The biggest deficiency is in translating
“We are at an inflection point for data-driven management,” says Prof Ravi Bapna of Carlson School of Management at University of Minnesota. His presentation highlighted the challenges of using data analytics in business. He argued that there are three main challenges:
- executive-level awareness of the art of analytics
- a shortage of talent
- organisational muscle and capabilities.
“Analytics ‘translation’ [into business strategy] is by far the biggest deficiency [in companies],” argued Prof. Bapna. To tackle these problems, he offered an organisational learning plan that consists of a test-and-learn culture, gaining experience with large-scale data processing, and moving from point optimization to end-to-end-process optimization using audio-visual and language processing.
Eight weeks from idea to market
John Staunton, CEO of Countr POS, an online retail Point of Sale platform, presented case studies of businesses and their use of AI, machine learning, and behavioural analytics. One case study of supermarket chain Spar’s introduction of cashier- and POS-less purchasing system showed that relying on mobile, self-serve, and digital payments, machine learning learns to personalize the customer’s in-store experience. It can take as little as just eight weeks from idea to market, Staunton suggests, and this is how digital business should embrace the analytics revolution. Echoing previous speakers, he underlined the importance of collaboration within business analytics as “nobody is an expert at everything [and] closed ecosystems do not work.”

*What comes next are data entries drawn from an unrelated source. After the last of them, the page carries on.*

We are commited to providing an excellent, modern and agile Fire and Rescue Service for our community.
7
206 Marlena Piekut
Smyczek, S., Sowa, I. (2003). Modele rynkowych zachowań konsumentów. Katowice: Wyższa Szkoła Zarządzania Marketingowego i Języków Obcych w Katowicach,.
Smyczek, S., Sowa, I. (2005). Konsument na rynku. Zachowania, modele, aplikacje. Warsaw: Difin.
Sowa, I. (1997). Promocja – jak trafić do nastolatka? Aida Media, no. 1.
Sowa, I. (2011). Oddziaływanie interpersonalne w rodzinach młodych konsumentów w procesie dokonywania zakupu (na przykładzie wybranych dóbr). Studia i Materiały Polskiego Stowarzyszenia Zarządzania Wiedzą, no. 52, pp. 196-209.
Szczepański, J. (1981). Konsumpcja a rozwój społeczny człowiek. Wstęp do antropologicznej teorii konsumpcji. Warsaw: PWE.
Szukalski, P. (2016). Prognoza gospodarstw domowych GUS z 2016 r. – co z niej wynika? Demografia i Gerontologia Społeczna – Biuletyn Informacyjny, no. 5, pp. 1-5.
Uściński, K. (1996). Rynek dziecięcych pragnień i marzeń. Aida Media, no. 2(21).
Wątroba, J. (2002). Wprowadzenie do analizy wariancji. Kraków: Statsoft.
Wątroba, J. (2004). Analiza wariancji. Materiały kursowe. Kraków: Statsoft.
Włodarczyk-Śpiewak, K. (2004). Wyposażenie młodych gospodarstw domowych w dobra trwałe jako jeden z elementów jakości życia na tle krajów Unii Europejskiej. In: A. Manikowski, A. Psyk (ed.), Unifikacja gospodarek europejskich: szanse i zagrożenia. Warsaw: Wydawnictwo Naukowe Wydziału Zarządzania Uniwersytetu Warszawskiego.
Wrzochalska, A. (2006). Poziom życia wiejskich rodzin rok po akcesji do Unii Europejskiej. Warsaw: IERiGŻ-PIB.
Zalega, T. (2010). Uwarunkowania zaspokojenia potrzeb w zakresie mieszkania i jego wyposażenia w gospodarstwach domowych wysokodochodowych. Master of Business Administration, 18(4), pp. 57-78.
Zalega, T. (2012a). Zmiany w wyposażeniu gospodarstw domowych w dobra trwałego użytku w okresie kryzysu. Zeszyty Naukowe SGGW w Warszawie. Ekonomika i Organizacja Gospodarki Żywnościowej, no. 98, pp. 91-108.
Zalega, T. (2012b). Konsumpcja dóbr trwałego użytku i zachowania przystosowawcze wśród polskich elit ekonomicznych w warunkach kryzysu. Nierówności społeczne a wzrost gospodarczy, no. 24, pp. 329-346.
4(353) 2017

Learn to manage new technologies
Senior Associate Dean of Fox School of Business at Temple University, Prof. Paul Pavlou highlighted the foundations of digital business strategy and offered an illustration of its trajectory. Referring to recognizable phenomena such as digital platforms, AI, and the Internet of Things (IoT), Prof. Pavlou offered a prediction of the rise of Future and Emerging Technologies. As digital business advances into the Fourth Industrial Revolution, “sophisticated technologies are likely to emerge, such as nanotechnology, new materials, biometrics, and quantum computing.” He advised that learning to manage these technologies would allow for “sustained competitive advantage.”

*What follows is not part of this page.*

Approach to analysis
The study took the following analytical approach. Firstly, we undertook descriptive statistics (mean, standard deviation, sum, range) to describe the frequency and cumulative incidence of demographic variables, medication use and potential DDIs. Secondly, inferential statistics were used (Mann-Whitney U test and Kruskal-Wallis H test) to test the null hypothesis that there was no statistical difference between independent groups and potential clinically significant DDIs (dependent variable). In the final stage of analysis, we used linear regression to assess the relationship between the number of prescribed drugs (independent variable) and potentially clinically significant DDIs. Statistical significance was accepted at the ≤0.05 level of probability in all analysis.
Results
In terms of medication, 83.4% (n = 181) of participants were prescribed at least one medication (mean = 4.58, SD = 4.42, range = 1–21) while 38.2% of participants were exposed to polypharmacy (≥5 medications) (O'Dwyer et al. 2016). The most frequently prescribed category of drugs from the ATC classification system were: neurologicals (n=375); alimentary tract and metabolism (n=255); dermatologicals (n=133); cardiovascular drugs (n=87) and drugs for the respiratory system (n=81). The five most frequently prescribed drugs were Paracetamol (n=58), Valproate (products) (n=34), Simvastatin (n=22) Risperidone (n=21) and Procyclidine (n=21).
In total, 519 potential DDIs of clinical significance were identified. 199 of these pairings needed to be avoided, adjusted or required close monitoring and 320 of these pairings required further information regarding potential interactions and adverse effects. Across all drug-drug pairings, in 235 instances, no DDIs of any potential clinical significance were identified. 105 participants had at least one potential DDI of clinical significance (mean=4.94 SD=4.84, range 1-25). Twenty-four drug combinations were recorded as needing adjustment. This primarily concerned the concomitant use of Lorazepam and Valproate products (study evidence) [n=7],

The ethics of data analytics for privacy and data sovereignty
Moderated by RSM’s Prof. Peter Vervest, the Digital Economy Summit concluded with a panel of data experts from business and academia: Jan-Kees Buenen of Synerscope; Martijn Imrich of Xomnia; Dr Nelson Granados of Pepperdine University; and Prof. Rajiv Garg, of University of Texas at Austin. The interactive discussion addressed questions from participants, and insights and opinions from audience members were welcomed.

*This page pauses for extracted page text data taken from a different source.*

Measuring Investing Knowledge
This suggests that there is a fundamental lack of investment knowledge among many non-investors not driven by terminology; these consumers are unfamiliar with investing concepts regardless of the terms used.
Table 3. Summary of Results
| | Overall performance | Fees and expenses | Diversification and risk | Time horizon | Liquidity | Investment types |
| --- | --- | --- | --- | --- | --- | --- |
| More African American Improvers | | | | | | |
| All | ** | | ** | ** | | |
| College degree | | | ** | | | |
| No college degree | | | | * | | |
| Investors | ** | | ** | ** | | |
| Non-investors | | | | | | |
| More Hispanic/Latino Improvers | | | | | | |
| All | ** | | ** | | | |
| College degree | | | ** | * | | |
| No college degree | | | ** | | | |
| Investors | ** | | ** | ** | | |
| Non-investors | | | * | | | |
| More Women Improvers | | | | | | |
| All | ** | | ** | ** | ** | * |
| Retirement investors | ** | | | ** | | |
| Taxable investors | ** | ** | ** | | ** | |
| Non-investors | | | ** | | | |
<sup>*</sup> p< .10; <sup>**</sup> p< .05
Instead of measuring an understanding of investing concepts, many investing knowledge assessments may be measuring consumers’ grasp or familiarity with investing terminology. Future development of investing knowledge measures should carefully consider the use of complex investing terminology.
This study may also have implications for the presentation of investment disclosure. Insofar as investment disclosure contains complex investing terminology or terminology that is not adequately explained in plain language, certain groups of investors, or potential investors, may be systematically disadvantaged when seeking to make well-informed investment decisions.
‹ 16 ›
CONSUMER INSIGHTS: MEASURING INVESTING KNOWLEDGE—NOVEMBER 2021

The panel tackled the debates surrounding co-creation in the era of big data. An intricate discussion towards the end of the session addressed the ethics of data analytics for privacy and data sovereignty. Prof. Garg dove deeper into this question and raised issue of bias of machine learning and AI for social groups such as nationality, race, and socio-economic status. An argument offered was that it is not the tools themselves that carry these biases but how practitioners program them. Panelists, supported by various participants in the audience, agree that such flaws do not invalidate the pursuit of data science; on the contrary, it is motivation to direct further cross-sector research to confront this issue.